- **Estratto del testo**

Il camp di Tagliacozzo per un genitore “di scorta”.

 

Quando per la prima volta mio figlio partecipò ad un camp di basket, non c’è stata notte passata tranquilla. I pensieri erano quelli di tutti i genitori, erano uguali ai vostri. Per quanto mi fidassi degli istruttori della società, la paura di tutte le cose che potevano succedere era sempre lì a martellare, nascosta, perché non potevo farla vedere, ma martellava. Quando rividi mio figlio dopo i sei giorni di camp lo trovai diverso, era stanco ma al tempo stesso felice, ma soprattutto era cresciuto. Era cresciuto, perché, come me, aveva avuto paura della mancanza, ma l’aveva superata. Sono io che ancora non ci sono riuscito.

- **Dati forniti**
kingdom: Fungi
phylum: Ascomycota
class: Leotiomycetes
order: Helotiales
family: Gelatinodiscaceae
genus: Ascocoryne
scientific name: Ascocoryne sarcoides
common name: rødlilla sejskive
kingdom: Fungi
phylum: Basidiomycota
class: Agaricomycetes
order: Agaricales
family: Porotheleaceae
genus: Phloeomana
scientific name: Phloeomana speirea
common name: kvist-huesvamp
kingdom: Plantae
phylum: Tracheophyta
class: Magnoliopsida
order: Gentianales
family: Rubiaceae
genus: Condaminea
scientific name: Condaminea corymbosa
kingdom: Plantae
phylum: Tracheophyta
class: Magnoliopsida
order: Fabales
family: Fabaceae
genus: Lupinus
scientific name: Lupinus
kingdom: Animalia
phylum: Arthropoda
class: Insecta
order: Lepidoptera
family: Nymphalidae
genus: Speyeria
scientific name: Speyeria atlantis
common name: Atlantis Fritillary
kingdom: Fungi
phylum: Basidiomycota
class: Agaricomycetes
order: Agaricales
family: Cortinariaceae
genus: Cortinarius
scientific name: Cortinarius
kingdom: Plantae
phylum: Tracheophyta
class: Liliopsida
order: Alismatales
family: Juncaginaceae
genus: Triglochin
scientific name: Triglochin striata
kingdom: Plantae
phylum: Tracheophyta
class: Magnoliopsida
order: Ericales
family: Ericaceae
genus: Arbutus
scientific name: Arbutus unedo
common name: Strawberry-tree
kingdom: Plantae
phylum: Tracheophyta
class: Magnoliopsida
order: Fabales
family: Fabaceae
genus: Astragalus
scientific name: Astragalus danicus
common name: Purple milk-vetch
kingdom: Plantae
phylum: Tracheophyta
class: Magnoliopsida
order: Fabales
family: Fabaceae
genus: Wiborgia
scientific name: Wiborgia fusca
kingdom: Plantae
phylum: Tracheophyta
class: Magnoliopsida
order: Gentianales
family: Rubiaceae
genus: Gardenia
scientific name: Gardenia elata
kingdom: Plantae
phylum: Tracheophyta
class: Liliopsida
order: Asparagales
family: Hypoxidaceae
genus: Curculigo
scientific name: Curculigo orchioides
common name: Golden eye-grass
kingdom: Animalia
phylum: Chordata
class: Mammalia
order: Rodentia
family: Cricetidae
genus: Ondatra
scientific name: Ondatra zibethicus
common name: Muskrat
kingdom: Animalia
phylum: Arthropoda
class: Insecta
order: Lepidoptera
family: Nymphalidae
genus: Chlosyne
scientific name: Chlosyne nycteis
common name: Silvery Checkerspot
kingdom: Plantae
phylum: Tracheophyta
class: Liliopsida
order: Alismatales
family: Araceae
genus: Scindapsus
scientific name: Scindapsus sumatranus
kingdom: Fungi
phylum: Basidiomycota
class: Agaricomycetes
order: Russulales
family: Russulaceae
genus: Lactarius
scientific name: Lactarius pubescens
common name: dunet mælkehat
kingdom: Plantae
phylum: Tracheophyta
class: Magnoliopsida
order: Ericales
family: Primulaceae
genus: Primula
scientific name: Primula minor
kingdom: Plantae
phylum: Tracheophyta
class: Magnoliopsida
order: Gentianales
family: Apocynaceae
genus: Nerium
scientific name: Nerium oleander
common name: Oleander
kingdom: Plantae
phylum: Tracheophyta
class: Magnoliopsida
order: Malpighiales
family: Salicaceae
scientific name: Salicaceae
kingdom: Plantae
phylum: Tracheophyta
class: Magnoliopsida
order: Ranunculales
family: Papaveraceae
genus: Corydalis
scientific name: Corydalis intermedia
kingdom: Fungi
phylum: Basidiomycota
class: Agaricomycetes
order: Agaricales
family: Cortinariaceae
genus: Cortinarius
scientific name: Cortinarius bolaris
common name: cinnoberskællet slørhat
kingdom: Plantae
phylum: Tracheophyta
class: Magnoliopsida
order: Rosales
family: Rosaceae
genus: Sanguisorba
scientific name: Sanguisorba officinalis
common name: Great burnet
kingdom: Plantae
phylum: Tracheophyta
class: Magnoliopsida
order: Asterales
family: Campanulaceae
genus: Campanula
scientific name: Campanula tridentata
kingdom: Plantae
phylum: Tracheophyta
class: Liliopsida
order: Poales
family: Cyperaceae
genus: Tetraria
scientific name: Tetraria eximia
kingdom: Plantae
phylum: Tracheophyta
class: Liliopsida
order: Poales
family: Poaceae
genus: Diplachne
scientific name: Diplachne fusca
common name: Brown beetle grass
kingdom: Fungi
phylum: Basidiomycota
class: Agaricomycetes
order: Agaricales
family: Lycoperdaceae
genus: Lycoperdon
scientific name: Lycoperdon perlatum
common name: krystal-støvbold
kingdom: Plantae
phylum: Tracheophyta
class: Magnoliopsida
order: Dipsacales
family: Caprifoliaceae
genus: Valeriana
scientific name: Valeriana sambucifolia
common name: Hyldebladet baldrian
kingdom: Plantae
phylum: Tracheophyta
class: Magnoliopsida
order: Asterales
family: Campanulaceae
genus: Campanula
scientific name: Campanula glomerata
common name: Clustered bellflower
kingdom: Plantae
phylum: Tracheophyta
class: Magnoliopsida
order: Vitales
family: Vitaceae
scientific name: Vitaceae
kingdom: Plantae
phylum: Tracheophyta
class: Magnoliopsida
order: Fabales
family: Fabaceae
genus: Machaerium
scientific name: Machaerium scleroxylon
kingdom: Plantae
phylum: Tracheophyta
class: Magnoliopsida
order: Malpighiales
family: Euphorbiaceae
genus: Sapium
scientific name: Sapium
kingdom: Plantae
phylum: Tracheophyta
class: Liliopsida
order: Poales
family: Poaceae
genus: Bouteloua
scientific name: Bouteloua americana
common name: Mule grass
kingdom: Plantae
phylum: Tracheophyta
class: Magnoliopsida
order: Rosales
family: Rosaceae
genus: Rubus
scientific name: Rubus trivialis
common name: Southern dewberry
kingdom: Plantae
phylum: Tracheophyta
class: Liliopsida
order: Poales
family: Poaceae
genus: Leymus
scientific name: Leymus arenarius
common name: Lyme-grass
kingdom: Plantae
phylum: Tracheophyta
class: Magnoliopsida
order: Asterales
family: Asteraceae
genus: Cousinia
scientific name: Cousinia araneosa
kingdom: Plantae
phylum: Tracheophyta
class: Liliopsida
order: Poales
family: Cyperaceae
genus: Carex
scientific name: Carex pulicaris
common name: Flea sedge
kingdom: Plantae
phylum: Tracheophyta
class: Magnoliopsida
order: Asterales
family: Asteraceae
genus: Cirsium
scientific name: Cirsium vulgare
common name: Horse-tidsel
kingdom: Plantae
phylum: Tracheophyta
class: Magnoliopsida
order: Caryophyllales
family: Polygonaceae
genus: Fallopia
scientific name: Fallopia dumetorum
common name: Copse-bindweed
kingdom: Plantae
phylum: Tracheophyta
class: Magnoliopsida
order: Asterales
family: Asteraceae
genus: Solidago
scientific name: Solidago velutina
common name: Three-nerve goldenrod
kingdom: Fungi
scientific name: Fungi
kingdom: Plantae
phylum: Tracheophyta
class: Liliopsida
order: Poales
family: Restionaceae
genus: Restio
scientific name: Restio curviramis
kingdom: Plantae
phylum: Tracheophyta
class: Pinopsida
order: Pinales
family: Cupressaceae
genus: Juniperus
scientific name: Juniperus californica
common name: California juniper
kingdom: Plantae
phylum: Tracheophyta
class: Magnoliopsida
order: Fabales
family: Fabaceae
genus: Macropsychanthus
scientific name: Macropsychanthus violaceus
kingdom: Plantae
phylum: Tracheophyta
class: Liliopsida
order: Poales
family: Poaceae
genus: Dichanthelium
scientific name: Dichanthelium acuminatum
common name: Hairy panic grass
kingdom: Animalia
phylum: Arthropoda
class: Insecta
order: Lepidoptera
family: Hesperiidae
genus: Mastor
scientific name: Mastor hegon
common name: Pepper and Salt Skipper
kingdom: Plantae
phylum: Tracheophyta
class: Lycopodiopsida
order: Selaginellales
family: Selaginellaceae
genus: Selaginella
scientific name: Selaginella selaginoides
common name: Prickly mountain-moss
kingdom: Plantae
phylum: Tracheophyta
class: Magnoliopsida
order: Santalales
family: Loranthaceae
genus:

- **Breve compito 1**
Puoi ricopiare il testo sul camp di basket da "Il camp di Tagliacozzo" fino a "ci sono riuscito." compreso?
- **Breve compito 2**
Puoi estendere il testo sul camp di basket, ripartendo subito dopo la sua ultima frase?

- **Risposta 1**
Il camp di Tagliacozzo per un genitore “di scorta”.

 

Quando per la prima volta mio figlio partecipò ad un camp di basket, non c’è stata notte passata tranquilla. I pensieri erano quelli di tutti i genitori, erano uguali ai vostri. Per quanto mi fidassi degli istruttori della società, la paura di tutte le cose che potevano succedere era sempre lì a martellare, nascosta, perché non potevo farla vedere, ma martellava. Quando rividi mio figlio dopo i sei giorni di camp lo trovai diverso, era stanco ma al tempo stesso felice, ma soprattutto era cresciuto. Era cresciuto, perché, come me, aveva avuto paura della mancanza, ma l’aveva superata. Sono io che ancora non ci sono riuscito.

- **Risposta 2**
Un giorno mi hanno chiesto di partecipare ad un camp, allo stesso camp al quale aveva partecipato mio figlio grande, io sarei stato un genitore accompagnatore. In quel camp c’erano i miei due figli più piccoli. Anche in quel camp ho avuto paura. Per me ogni esperienza è una montagna. Ed ogni esperienza la affronto a testa bassa per non farmi impaurire dalla distanza e dalla fatica.

E così, in quel camp.

A testa bassa dietro ai genitori, che lasciavano i loro figli, per cercare di tranquillizzarli che tutto sarebbe andato bene. Che per qualunque cosa ci saremmo stati noi.

A testa bassa dietro agli allenatori, con le loro richieste e le loro esigenze.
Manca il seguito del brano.